*Activity*: A word-for-word copy of the entries, with the images left out, is what you should write.

*Exercise materials*:
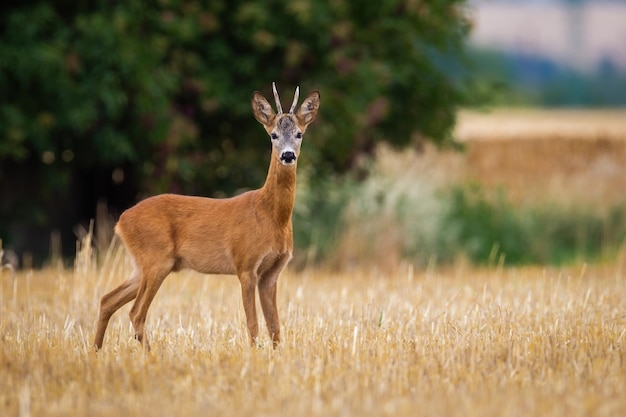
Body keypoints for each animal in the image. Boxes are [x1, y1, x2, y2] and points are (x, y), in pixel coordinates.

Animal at [95, 83, 320, 350]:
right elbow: (253, 324)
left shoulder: (272, 272)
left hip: (143, 265)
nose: (287, 155)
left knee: (107, 299)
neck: (270, 216)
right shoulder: (245, 264)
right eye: (273, 135)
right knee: (136, 312)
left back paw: (95, 350)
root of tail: (121, 221)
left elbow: (275, 328)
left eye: (299, 134)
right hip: (156, 259)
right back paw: (149, 354)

*Solution to the exercise*:
Body keypoints for each animal in the image. Boxes are [x1, y1, x2, y2] and points are (x, y), in pixel coordinates.

Animal at [95, 83, 320, 350]:
right elbow: (253, 324)
left shoulder: (272, 272)
left hip: (143, 265)
nose: (287, 155)
left knee: (107, 299)
neck: (270, 216)
right shoulder: (245, 264)
right eye: (273, 135)
right knee: (136, 312)
left back paw: (95, 350)
root of tail: (121, 221)
left elbow: (275, 328)
left eye: (299, 134)
right hip: (156, 259)
right back paw: (149, 354)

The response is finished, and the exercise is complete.